== TEXTE À LIRE

Accueil du [Site] > Articles > Découvertes > Culture geek > Bandes-son > ... Et bouche cousue.

... Et bouche cousue.

mardi 13 avril 2010, par Valentin.

« Le motus n’est pas pour les ignorants car ils n’en comprennent pas la subtilité et ne se délectent pas à l’entendre. Il doit être interprété pour les gens éduqués et ceux qui examinent les subtilités des arts. »
Jean de Grouchy, 1255-1320.

Qu’il fasse beau, qu’il fasse laid, c’est mon habitude de me lever le matin vers onze heures.

Non pas que j’y tienne particulièrement, hein. Parce que bon, longtemps je me suis couché de bonne heure, mais ces temps-ci, il est rare que je j’aille au lit sans entendre les premiers chants d’oiseaux saluant l’aube.

(Vous me direz, de nos jours les oiseaux chantent n’importe quand n’importe comment, sans rime ni raison. Mais quand même.)

Au fait, peut-être serait-ce un moment approprié pour préciser que s’il est une chose par laquelle mon logis brille (et c’est bien la seule), c’est son absence totale d’isolation phonique.

Peut-être est-ce là la raison pour laquelle, chaque matin, je suis invariablement réveillé par un chant d’oiseau bien particulier.

À la fois inlassable et imprévisible, il se termine toujours de la même façon.

Comme chaque matin, la voisine du dessus regarde Motus.

 Le retour de Maximus

Quand j’étais petit, j’avais un jeu éducatif électronique qui s’appelait Maximus (c’était il y a bien longtemps, de ces époques obscures dont on ne trouve aucune trace sur le Web). Se présentant comme un boîtier rouge en forme de petit personnage où l’on pouvait insérer des cartes de différentes couleurs, par-dessus une surface en plastique tactile, il indiquait par des sons de différentes hauteurs si l’on avait appuyé ou non sur la bonne réponse.

Telle est l’impression étrange que ne manque jamais de m’inspirer le jeu télévisé Motus tel que je le fréquente, c’est-à-dire quotidiennement mais uniquement par l’entremise de ses effets sonores. Notoirement regardé par les personnes âgées, il réactive pourtant un système de jeu que j’associe, par mon passé, au monde de l’enfance.

====

» CONSIGNE
Modifiez l'article sur Motus en reprenant tout ce qui va de « Jean de Grouchy, 1255-1320. » jusqu'à « d’oiseau bien particulier. », et remplacez-y « logis » par « appartement ». Les entrées ci-dessous n'ont aucun rapport avec l'article sur Motus.

== DONNÉES FOURNIES

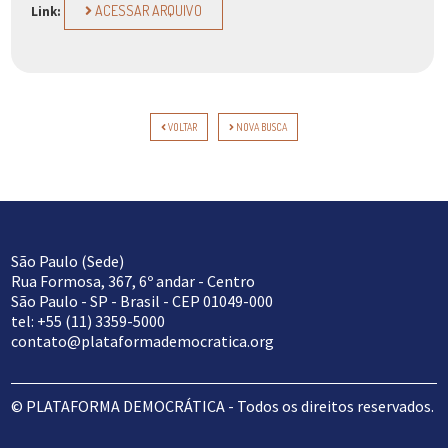
ACESSAR ARQUIVO
Link:
VOLTAR
NOVA BUSCA
São Paulo (Sede)
Rua Formosa, 367, 6º andar - Centro
São Paulo - SP - Brasil - CEP 01049-000
tel: +55 (11) 3359-5000
contato@plataformademocratica.org
© PLATAFORMA DEMOCRÁTICA - Todos os direitos reservados.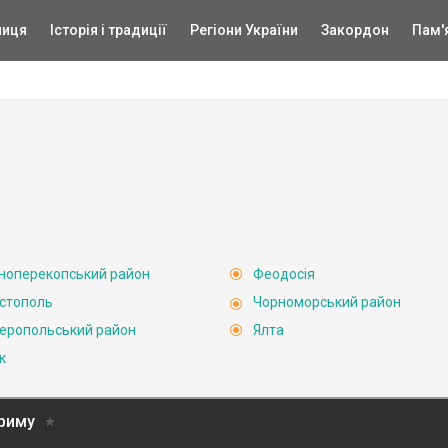
ниця
Історія і традиції
Регіони України
Закордон
Пам'
ноперекопський район
Феодосія
стополь
Чорноморський район
еропольський район
Ялта
к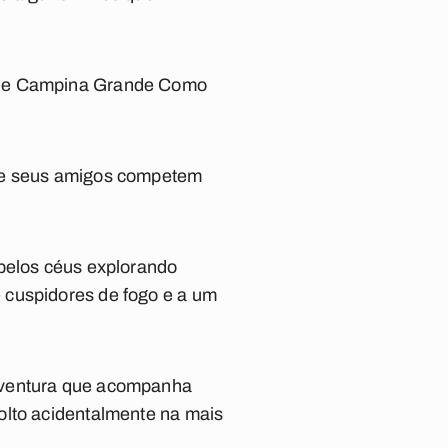
oa e Campina Grande Como
o e seus amigos competem
 pelos céus explorando
 cuspidores de fogo e a um
 aventura que acompanha
olto acidentalmente na mais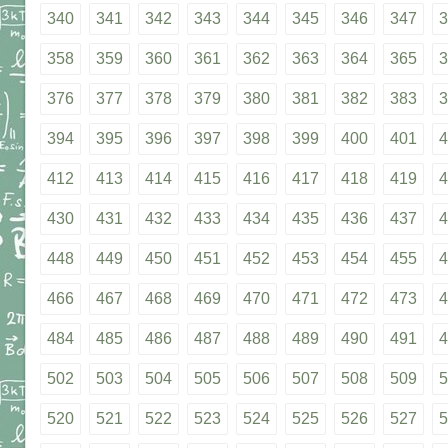
340
341
342
343
344
345
346
347
3
358
359
360
361
362
363
364
365
3
376
377
378
379
380
381
382
383
3
394
395
396
397
398
399
400
401
4
412
413
414
415
416
417
418
419
4
430
431
432
433
434
435
436
437
4
448
449
450
451
452
453
454
455
4
466
467
468
469
470
471
472
473
4
484
485
486
487
488
489
490
491
4
502
503
504
505
506
507
508
509
5
520
521
522
523
524
525
526
527
5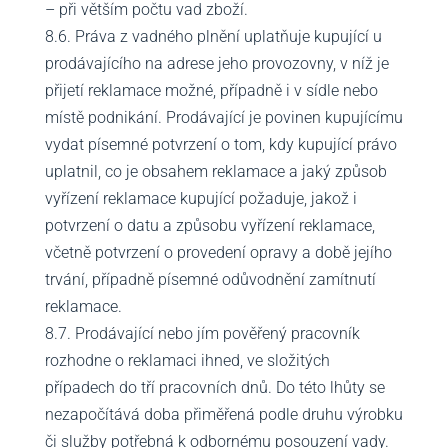
– při větším počtu vad zboží.
8.6. Práva z vadného plnění uplatňuje kupující u
prodávajícího na adrese jeho provozovny, v níž je
přijetí reklamace možné, případně i v sídle nebo
místě podnikání. Prodávající je povinen kupujícímu
vydat písemné potvrzení o tom, kdy kupující právo
uplatnil, co je obsahem reklamace a jaký způsob
vyřízení reklamace kupující požaduje, jakož i
potvrzení o datu a způsobu vyřízení reklamace,
včetně potvrzení o provedení opravy a době jejího
trvání, případně písemné odůvodnění zamítnutí
reklamace.
8.7. Prodávající nebo jím pověřený pracovník
rozhodne o reklamaci ihned, ve složitých
případech do tří pracovních dnů. Do této lhůty se
nezapočítává doba přiměřená podle druhu výrobku
či služby potřebná k odbornému posouzení vady.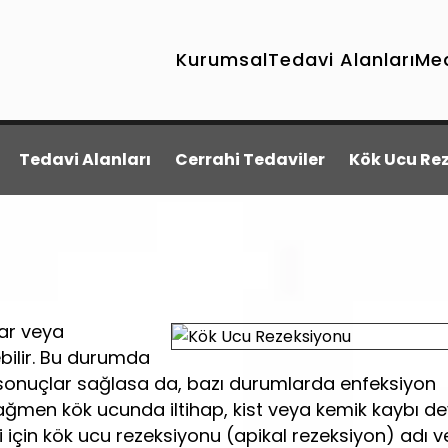
Kurumsal
Tedavi Alanları
Me
Tedavi Alanları
Cerrahi Tedaviler
Kök Ucu Re
ar veya
bilir. Bu durumda
ı sonuçlar sağlasa da, bazı durumlarda enfeksiyon
ağmen kök ucunda iltihap, kist veya kemik kaybı 
için kök ucu rezeksiyonu (apikal rezeksiyon) adı ve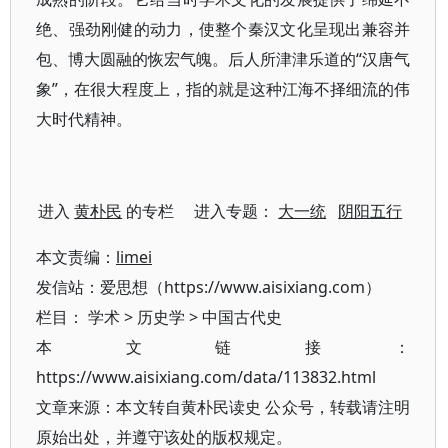
绝、强劲刚健的动力，使整个秦汉文化呈现出兼容并
包、博大圆融的恢宏气魄。后人所津津乐道的“汉唐气
象”，在很大程度上，指的就是这种江海不择细流的伟
大时代精神。
进入
黄朴民
的专栏 进入专题：
大一统
阴阳五行
本文责编：
limei
发信站：爱思想（https://www.aisixiang.com）
栏目：
学术
>
历史学
>
中国古代史
本文链接：
https://www.aisixiang.com/data/113832.html
文章来源：本文转自黄朴民读史 公众号，转载请注明
原始出处，并遵守该处的版权规定。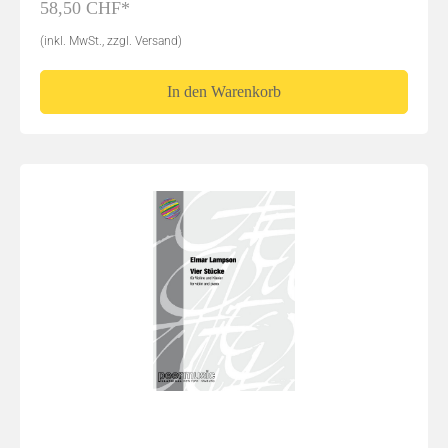
58,50 CHF*
(inkl. MwSt., zzgl. Versand)
In den Warenkorb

====

» RÉSULTAT OBTENU
Jean de Grouchy, 1255-1320.

Qu’il fasse beau, qu’il fasse laid, c’est mon habitude de me lever le matin vers onze heures.

Non pas que j’y tienne particulièrement, hein. Parce que bon, longtemps je me suis couché de bonne heure, mais ces temps-ci, il est rare que je j’aille au lit sans entendre les premiers chants d’oiseaux saluant l’aube.

(Vous me direz, de nos jours les oiseaux chantent n’importe quand n’importe comment, sans rime ni raison. Mais quand même.)

Au fait, peut-être serait-ce un moment approprié pour préciser que s’il est une chose par laquelle mon appartement brille (et c’est bien la seule), c’est son absence totale d’isolation phonique.

Peut-être est-ce là la raison pour laquelle, chaque matin, je suis invariablement réveillé par un chant d’oiseau bien particulier.